What you will do:
• A. Which version of httpclient does the page on simulating a web form with HTTPClient say it will cover?
• B. Write the next part of the page on simulating a web form with HTTPClient, picking up right after its last sentence.

Supplied passage:

Java - HTTPClient - How to simulate a web form ?

Java Conceptuel Diagram

About

httpclient is a headless browser library build with Java that can simulate programmatically a user web navigation.

It simulate the navigation of a user on Internet with http request. We can :

  • retrieve a page from a weblink,
  • search in this page (for instance a link, mail, …),
  • and important, we can simulate a validation of form (With get of post Method). It's then possible to retrieve all information of the world.

Becareful on the web, you have a lot explication that are performed over an old version of httpclient. For instance, the website of innovation speak about the version 0.3-3. I will talk about the version 3.1

I recommend you to read this great article Client HTTP Programming Primer for ForAbsoluteBeginners. You will find a lot of good basis information on the web, a explanation of the difference between Httpclient and a browser (see below HttpClient in black and the rest of the browser in blue) and a text that talk about how to perform a connection with a login form.

You have only a text and not a real example. You can read in this article : “So this document is all bla-bla, and you will have to work out the details - all the details - yourself. Such is life.”

It's why I have done and you can find below a simple example from a form login. It connect to my wordpress admin page (version 2.6.3) and retrieve the theme page.

Steps

To have HttpClient working and the code below, you must first download this two JAR :

and to add them to your java path.

Dataset content:
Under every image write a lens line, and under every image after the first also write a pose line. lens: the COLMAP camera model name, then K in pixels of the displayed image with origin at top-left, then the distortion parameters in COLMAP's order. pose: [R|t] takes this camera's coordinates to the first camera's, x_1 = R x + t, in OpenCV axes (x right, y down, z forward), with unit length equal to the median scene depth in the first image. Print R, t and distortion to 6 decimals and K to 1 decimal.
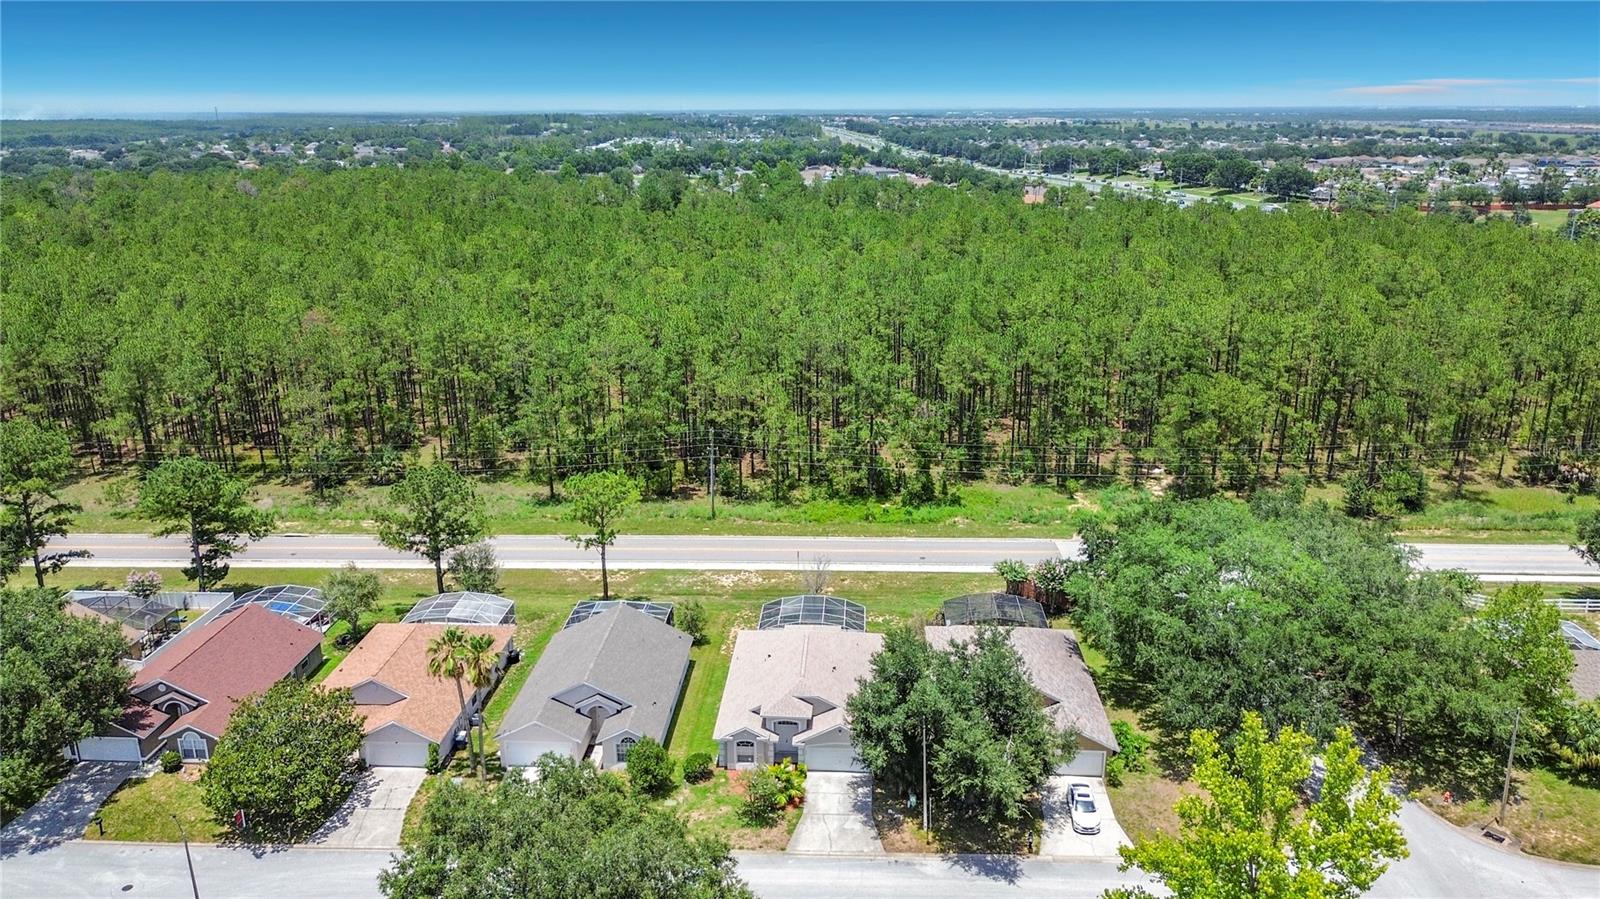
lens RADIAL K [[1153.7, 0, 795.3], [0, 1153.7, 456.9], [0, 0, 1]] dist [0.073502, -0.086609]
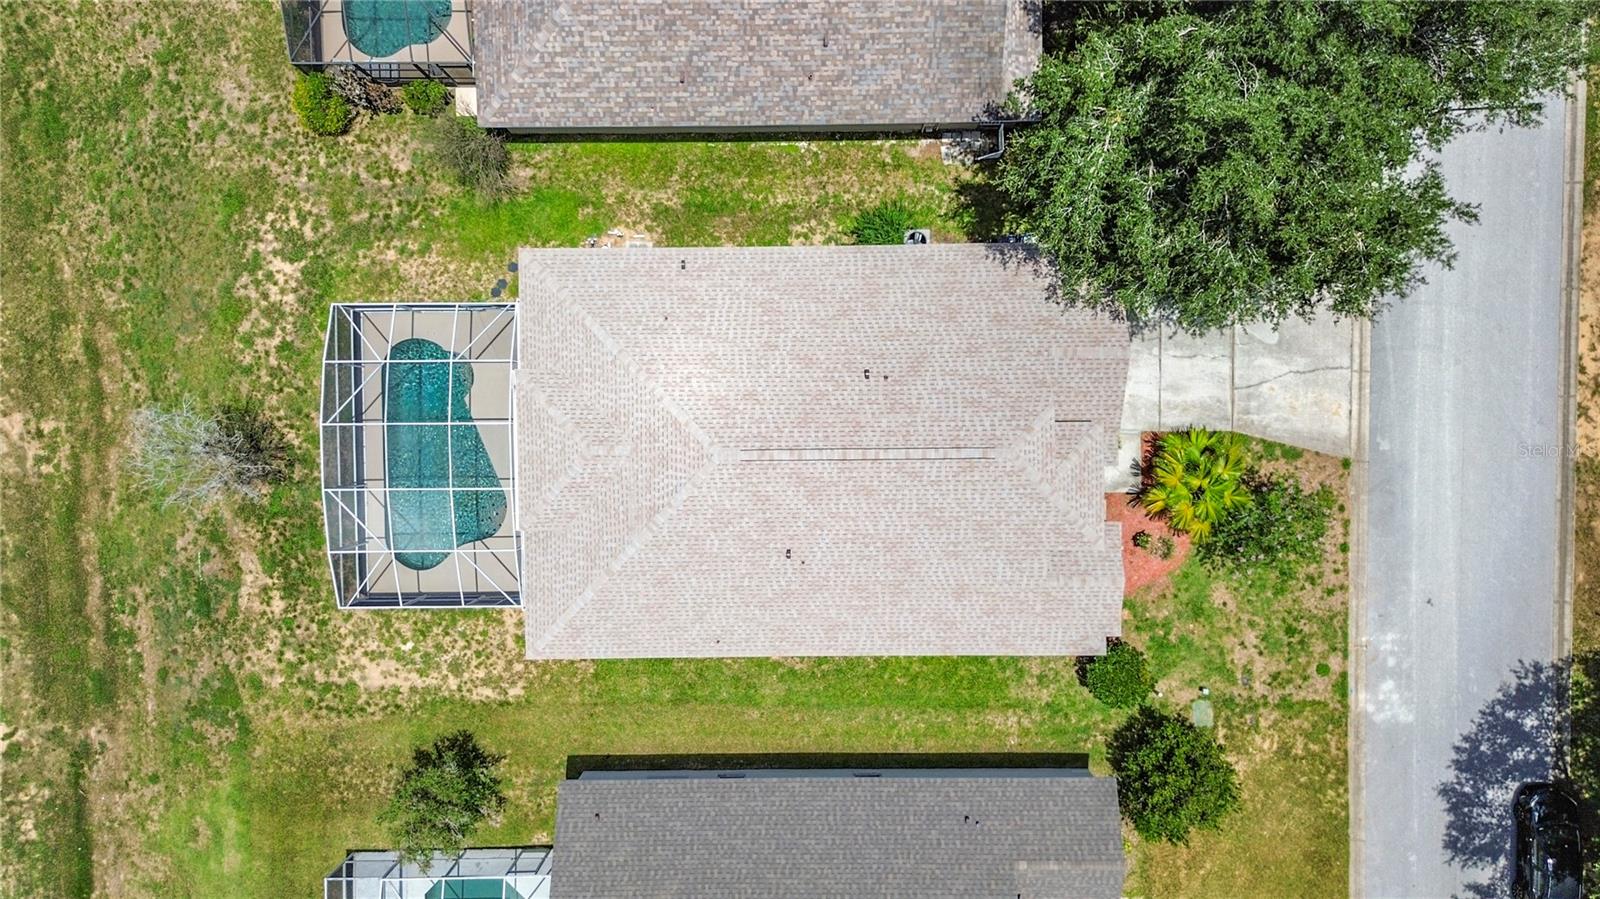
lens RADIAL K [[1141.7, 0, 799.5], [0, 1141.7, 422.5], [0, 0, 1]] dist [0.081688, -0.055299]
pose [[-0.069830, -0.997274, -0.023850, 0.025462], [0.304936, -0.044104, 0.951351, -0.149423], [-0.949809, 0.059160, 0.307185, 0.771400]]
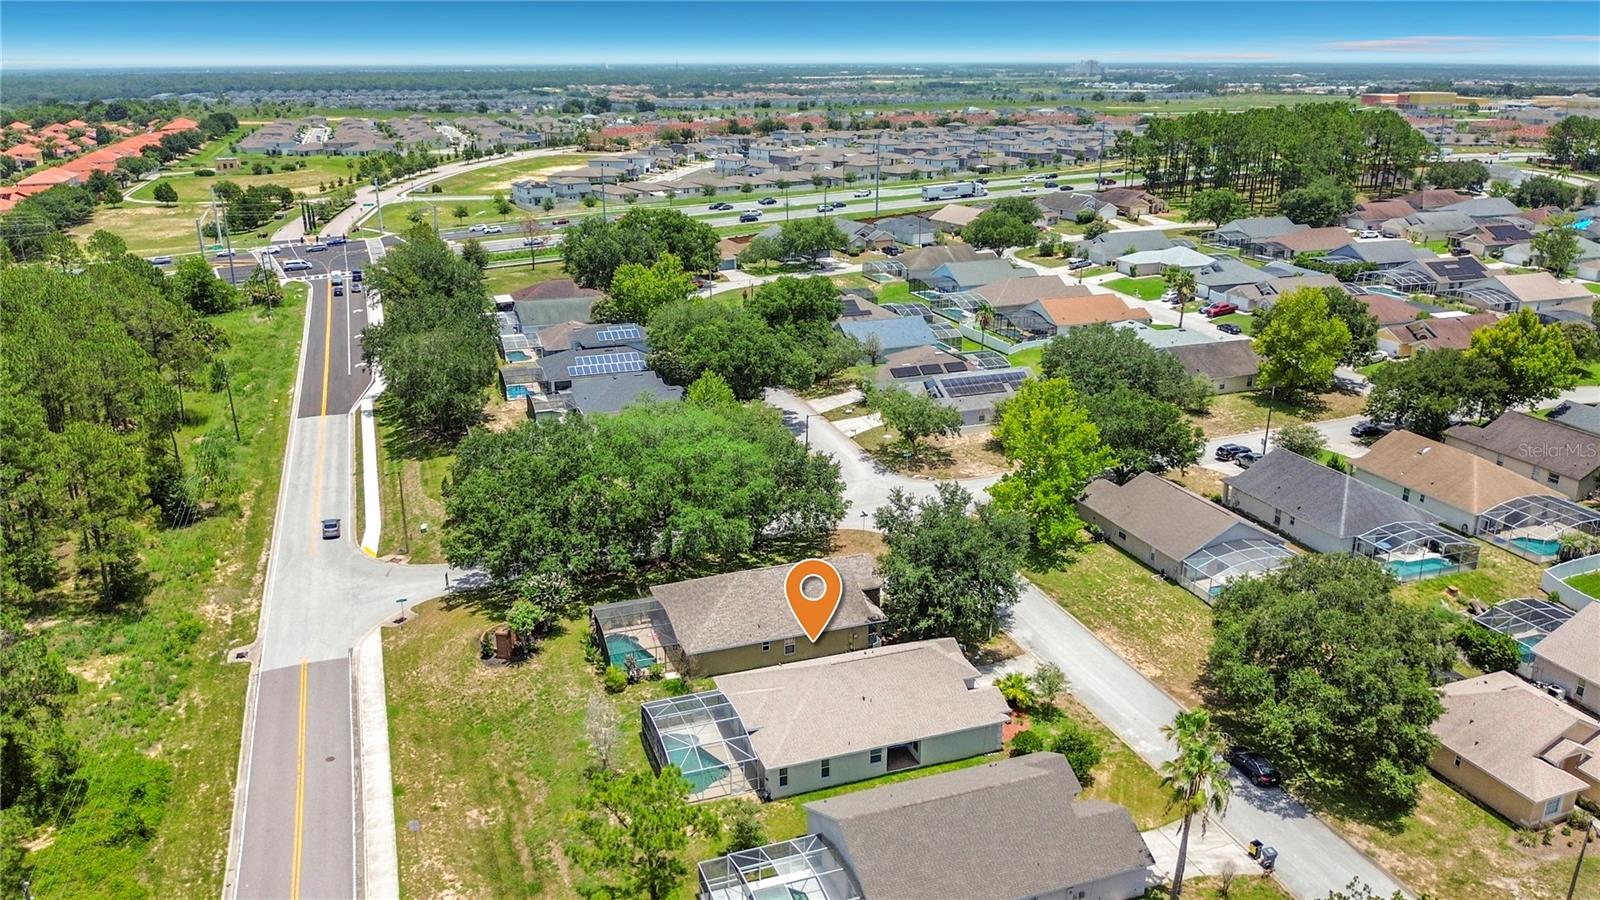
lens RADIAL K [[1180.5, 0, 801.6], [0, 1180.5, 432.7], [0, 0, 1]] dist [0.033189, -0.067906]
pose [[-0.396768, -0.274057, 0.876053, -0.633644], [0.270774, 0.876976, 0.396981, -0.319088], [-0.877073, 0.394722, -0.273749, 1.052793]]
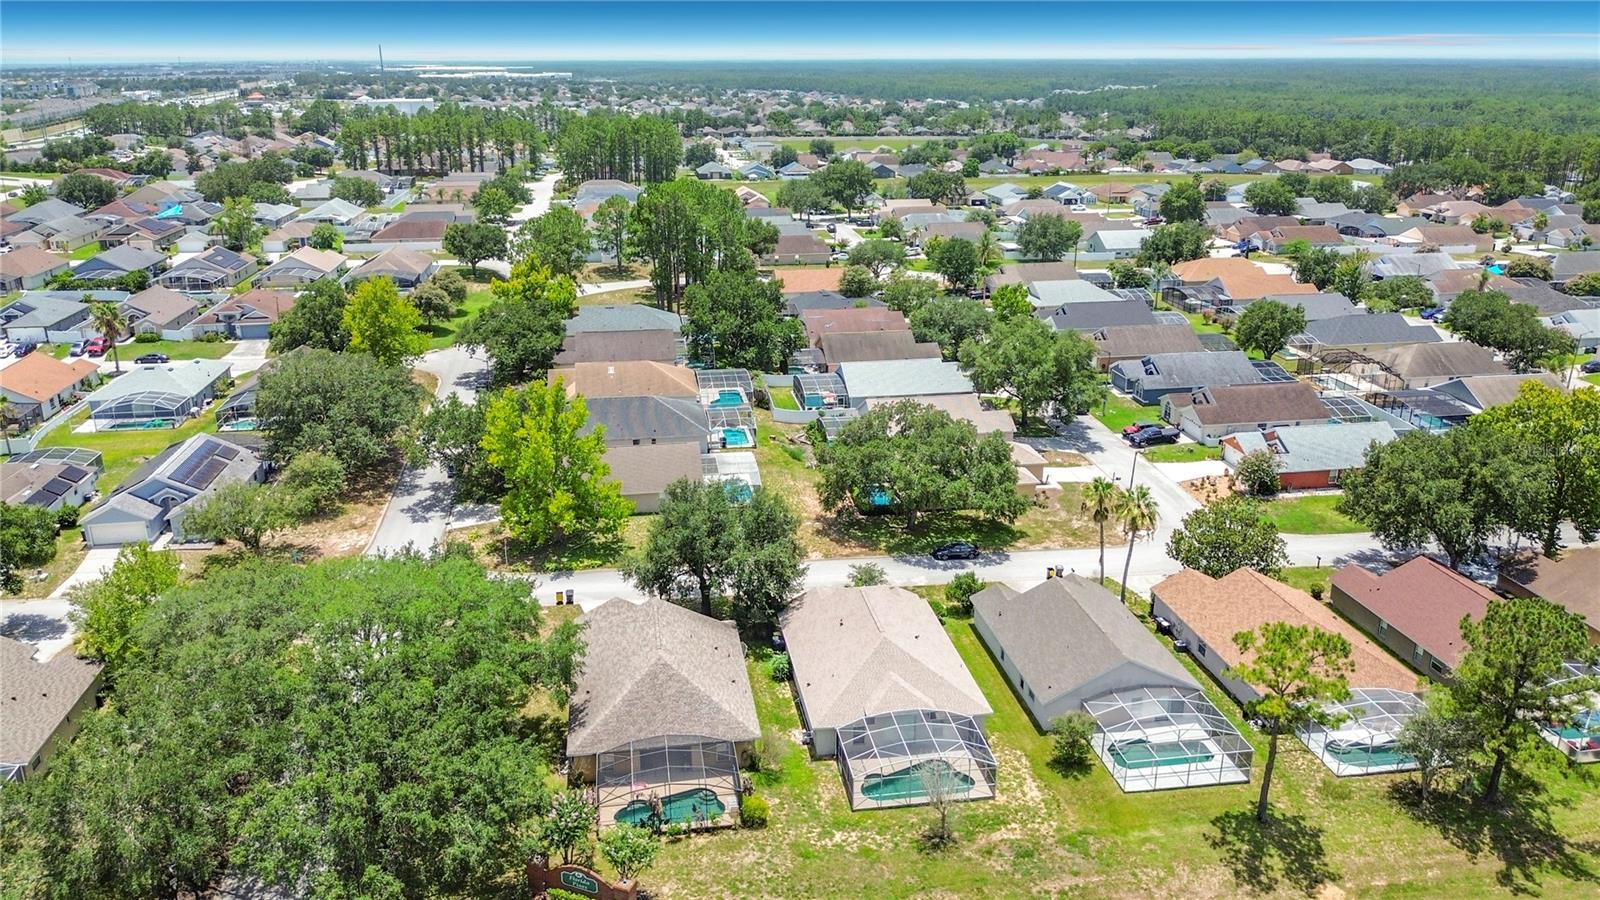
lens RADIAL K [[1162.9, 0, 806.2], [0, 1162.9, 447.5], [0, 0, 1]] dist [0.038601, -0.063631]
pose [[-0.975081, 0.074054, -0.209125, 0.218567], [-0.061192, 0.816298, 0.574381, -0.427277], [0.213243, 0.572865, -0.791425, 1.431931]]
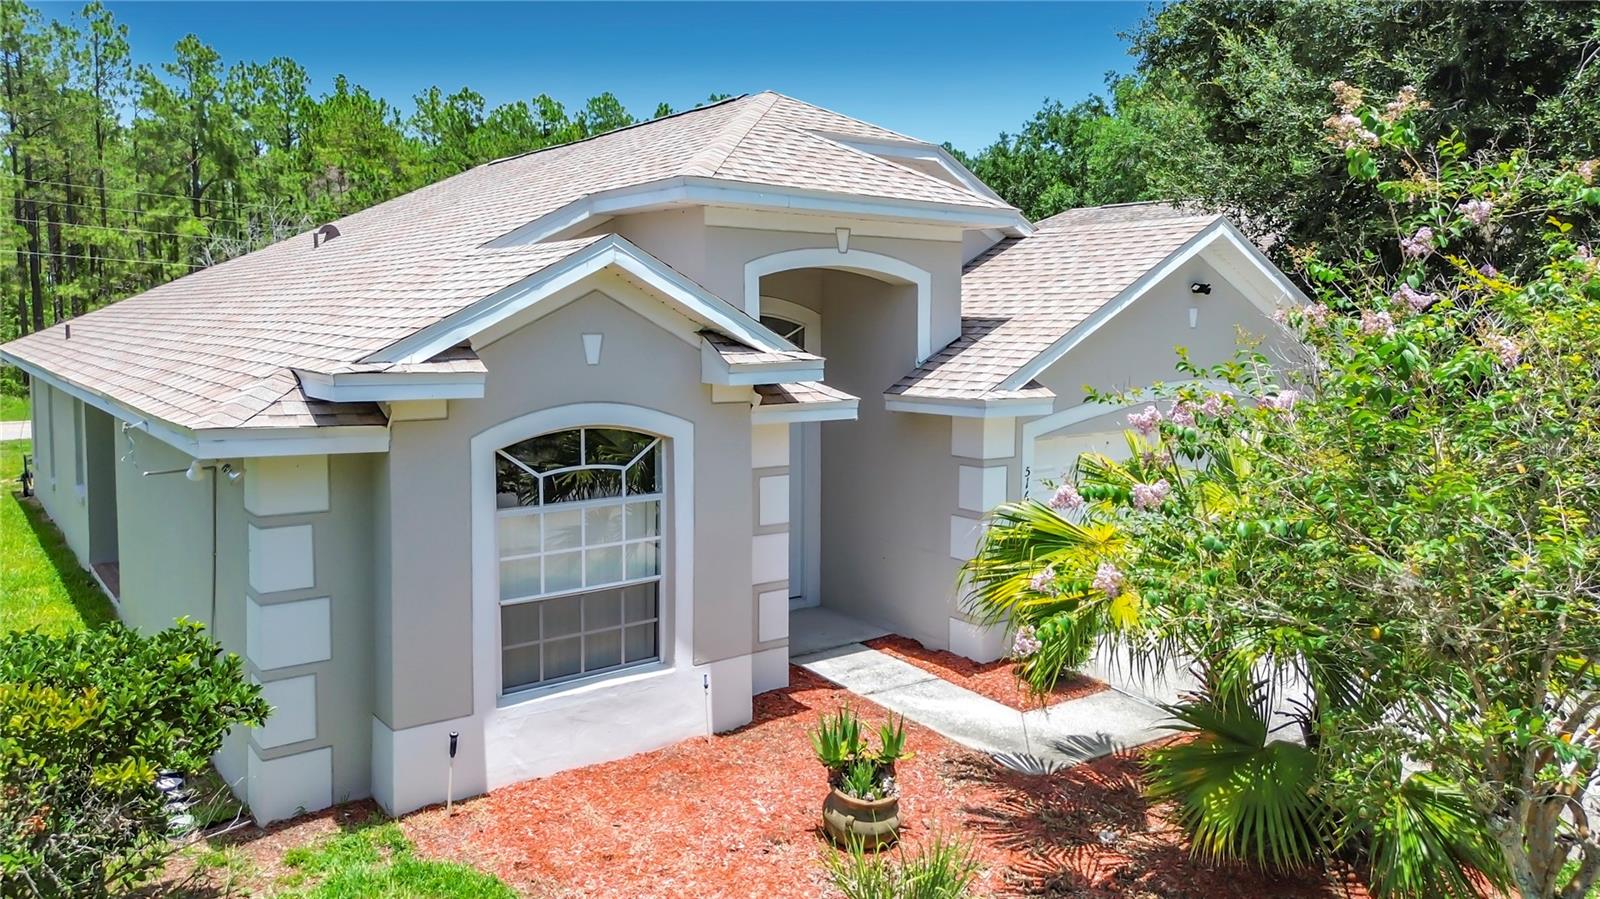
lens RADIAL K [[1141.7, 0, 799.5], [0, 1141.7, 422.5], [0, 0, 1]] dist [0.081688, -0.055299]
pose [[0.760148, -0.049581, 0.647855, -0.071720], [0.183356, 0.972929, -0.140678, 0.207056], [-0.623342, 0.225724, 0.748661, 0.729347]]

...

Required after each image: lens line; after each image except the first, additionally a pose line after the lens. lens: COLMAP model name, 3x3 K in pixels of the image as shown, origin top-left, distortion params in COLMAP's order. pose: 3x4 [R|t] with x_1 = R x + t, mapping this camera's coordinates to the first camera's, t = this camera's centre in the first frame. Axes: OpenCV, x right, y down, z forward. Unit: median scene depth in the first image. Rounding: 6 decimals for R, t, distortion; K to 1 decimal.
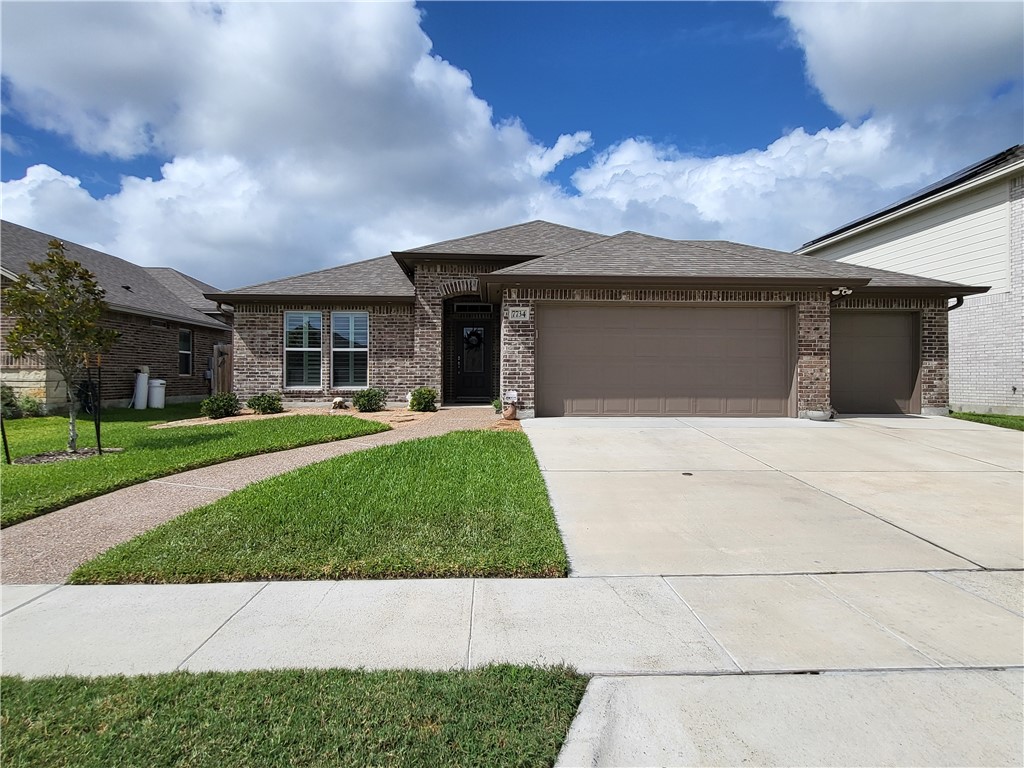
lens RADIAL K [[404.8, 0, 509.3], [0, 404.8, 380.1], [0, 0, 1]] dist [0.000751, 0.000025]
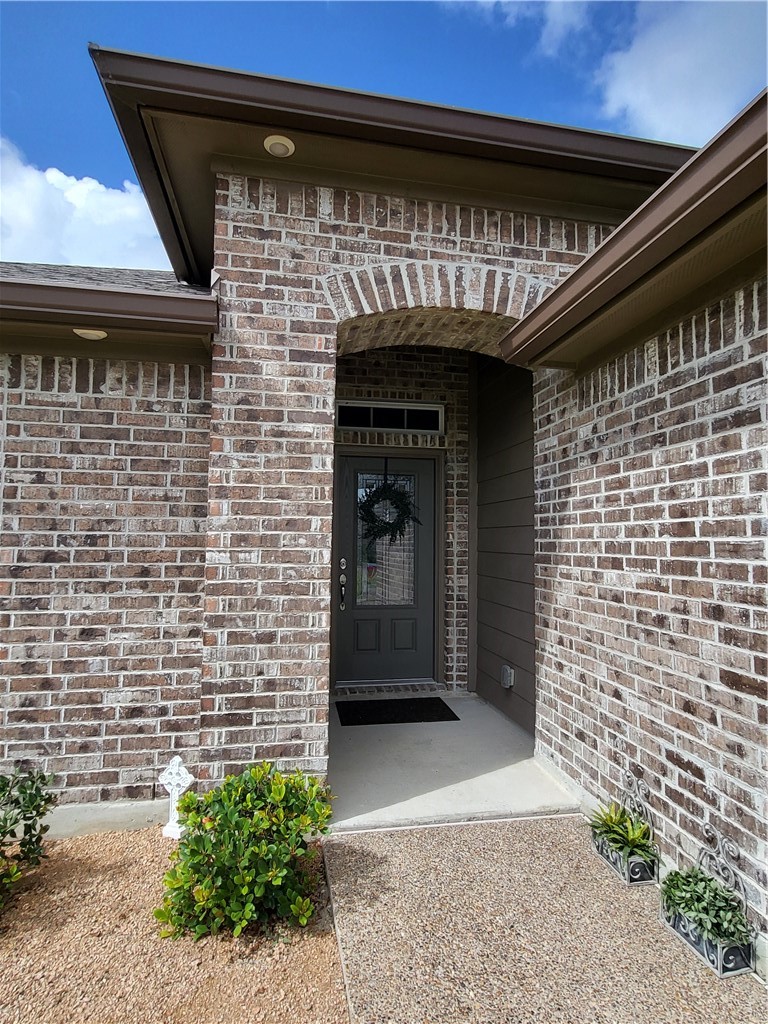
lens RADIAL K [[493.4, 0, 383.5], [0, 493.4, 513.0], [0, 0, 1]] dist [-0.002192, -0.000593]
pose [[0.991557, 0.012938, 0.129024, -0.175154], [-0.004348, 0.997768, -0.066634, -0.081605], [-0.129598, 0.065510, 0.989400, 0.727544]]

Results of the exercise:
• A. Version 3.1.

• B.
package com.gerardnico.httpclient;

import java.io.BufferedReader;
import java.io.InputStreamReader;

import org.apache.commons.httpclient.Cookie;
import org.apache.commons.httpclient.Header;
import org.apache.commons.httpclient.HttpClient;
import org.apache.commons.httpclient.HttpStatus;
import org.apache.commons.httpclient.NameValuePair;
import org.apache.commons.httpclient.cookie.CookiePolicy;
import org.apache.commons.httpclient.cookie.CookieSpec;
import org.apache.commons.httpclient.methods.GetMethod;
import org.apache.commons.httpclient.methods.PostMethod;

public class FormLoginDemo
{
    static final String LOGON_SITE = "gerardnico.com";
    static final int    LOGON_PORT = 80;

    public FormLoginDemo() {
        super();
    }

    public static void main(String[] args) throws Exception {

        HttpClient client = new HttpClient();
        client.getHostConfiguration().setHost(LOGON_SITE, LOGON_PORT, "http");
        client.getParams().setCookiePolicy(CookiePolicy.BROWSER_COMPATIBILITY);
        // 'developer.java.sun.com' has cookie compliance problems
        // Their session cookie's domain attribute is in violation of the RFC2109
        // We have to resort to using compatibility cookie policy

        GetMethod authget = new GetMethod("/wp-login.php");

        client.executeMethod(authget);
        System.out.println("Login form get: " + authget.getStatusLine().toString()); 
        // release any connection resources used by the method
        authget.releaseConnection();
        // See if we got any cookies
        CookieSpec cookiespec = CookiePolicy.getDefaultSpec();
        Cookie[] initcookies = cookiespec.match(
            LOGON_SITE, LOGON_PORT, "/", false, client.getState().getCookies());
        System.out.println("Initial set of cookies:");    
        if (initcookies.length == 0) {
            System.out.println("None");    
        } else {
            for (int i = 0; i < initcookies.length; i++) {
                System.out.println("- " + initcookies[i].toString());    
            }
        }
        
        PostMethod authpost = new PostMethod("/wp-login.php");
        // Prepare login parameters
        NameValuePair submit     = new NameValuePair("wp-submit", "Log In");
        NameValuePair url        = new NameValuePair("redirect_to", "http://gerardnico.com/wp-admin/themes.php");
        NameValuePair userid     = new NameValuePair("log", "User_Login"); <- You have to change this.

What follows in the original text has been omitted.